Harry Palmer is a fictional character created by Len Deighton. He first appeared in the 1965 movie based on Deighton’s 1962 novel The Ipcress File. The Narrator is an unnamed first-person narrator in the novel, the name Harry Palmer only being used in the film.
The Harry Palmer books are a series of espionage novels by Len Deighton, featuring the eponymous character Harry Palmer. The series began with The Ipcress File in 1962 and continued with Horse Under Water (1962), Funeral in Berlin (1964), Billion-Dollar Brain (1966), An Expensive Place to Die (1967), Spy Story (1974), and Twinkle, Twinkle Little Spy (1976).
Harry Palmer is an anti-hero. He is not suave or handsome like James Bond. Instead, he is an everyman who is often smarter than those around him but does not have the social skills to get ahead.

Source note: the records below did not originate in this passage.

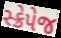
સ્ક્રેપેજ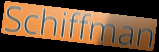
SchiffmanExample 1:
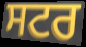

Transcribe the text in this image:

ਸਟਰ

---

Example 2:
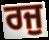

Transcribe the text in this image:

ਰਜੁ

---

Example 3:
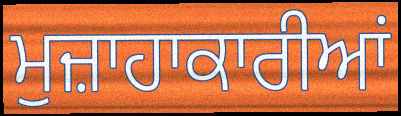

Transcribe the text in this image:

ਮੁਜ਼ਾਹਾਕਾਰੀਆਂ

He is a working-class man who has been drafted into the secret service because of his intelligence. However, he is not happy with his lot in life and is always looking for a way to better himself. This makes him a good agent as he is always willing to take risks.

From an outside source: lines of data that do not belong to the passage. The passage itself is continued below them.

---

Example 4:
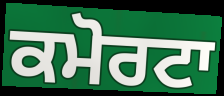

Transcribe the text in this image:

ਕਮੋਰਟਾ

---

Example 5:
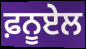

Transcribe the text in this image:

ਫ਼ਨੂਏਲ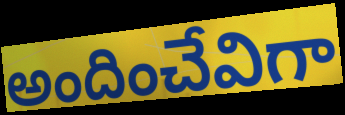
అందించేవిగాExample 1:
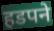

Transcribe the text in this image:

हडपने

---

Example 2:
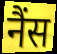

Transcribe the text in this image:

नैंस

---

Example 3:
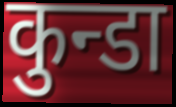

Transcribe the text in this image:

कुन्डा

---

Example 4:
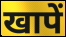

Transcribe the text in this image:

खापें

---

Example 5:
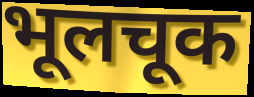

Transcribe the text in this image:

भूलचूकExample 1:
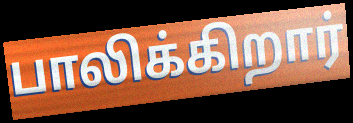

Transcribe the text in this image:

பாலிக்கிறார்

The Ipcress File was adapted into a successful 1965 film starring Michael Caine as Harry Palmer. Two more films followed, Funeral in Berlin (1966) and Billion Dollar Brain (1967).
Harry Palmer Books In Publication Order
- The Ipcress File (1962)
- Horse Under Water (1962)
- Funeral in Berlin (1964)
- Billion-Dollar Brain (1966)
- An Expensive Place to Die (1967)
- Spy Story (1974)
- Twinkle, Twinkle Little Spy / Catch a Falling Spy (1976)
Harry Palmer Book Covers
Harry Palmer Books Overview
The Ipcress File
Len Deighton’s classic first novel, whose protagonist is a nameless spy later christened Harry Palmer and made famous worldwide in the iconic 1960s film starring Michael Caine. The Ipcress File was not only Len Deighton’s first novel, it was his first bestseller and the book that broke the mould of thriller writing. For the working class narrator, an apparently straightforward mission to find a missing biochemist becomes a journey to the heart of a dark and deadly conspiracy. The film of The Ipcress File gave Michael Caine one of his first and still most celebrated starring roles, while the novel itself has become a classic.
Horse Under Water
The Ipcress File was a debut sensation. Here in the second Secret File, Horse Under Water, skin diving, drug trafficking and blackmail all feature in a curious story in which the dead hand of a long defeated Hitler Germany reaches out to Portugal, London and Marrakech, and to all the neo Na*zis of today’s Europe. The detail is frightening but unfaultable; the story as up to date as ever it was. The un named hero of The Ipcress File the same: insolent, fallible, capricious in other words, human. But he must draw on all his abilities, good and bad, when plunged into a story of murder, betrayal and greed every bit as murky as the waters off the coast of Portugal, where the answers lie buried.
Funeral in Berlin
A ferociously cool Cold War thriller from the author of The Ipcress File. Len Deighton’s third novel has become a classic, as compelling and suspenseful now as when it first exploded on to the bestseller lists. In Berlin, where neither side of the wall is safe, Colonel Stok of Red Army Security is prepared to sell an important Russian scientist to the West for a price. British intelligence are willing to pay, providing their own top secret agent is in Berlin to act as go between. But it soon becomes apparent that behind the facade of an elaborate mock funeral lies a game of deadly manoeuvres and ruthless tactics. A game in which the blood stained legacy of Na*zi Germany is enmeshed in the intricate moves of cold war espionage!
Billion-Dollar Brain
The classic spy thriller of lethal computer age intrigue and a maniac’s private cold war, featuring the same anonymous narrator and milieu of The IPCRESS File. The fourth of Deighton s novels to be narrated by the unnamed employee of WOOCP is the thrilling story of an anti communist espionage network owned by a Texan billionaire, General Midwinter, run from a vast computer complex known as the Brain. After having been recruited by Harvey Newbegin, the narrator travels from the bone freezing winter of Helsinki, Riga and Leningrad, to the stifling heat of Texas, and soon finds himself tangling with enemies on both sides of the Iron Curtain.
Spy Story
An attempted murder, the defection of a highly placed KGB official, and an explosive nuclear submarine chase beneath the Arctic Ocean seem to have little connection to one another. But they are the sparks that propel Pat Armstrong also known as Harry Palmer into the heart of a brutal East West power play. And when Armstrong returns to his own apartment where someone who looks and dresses just like him has taken up his identity we are drawn into the world of spies and counterspies, plots and counterplots, that is Len Deighton’s unbeatable trademark.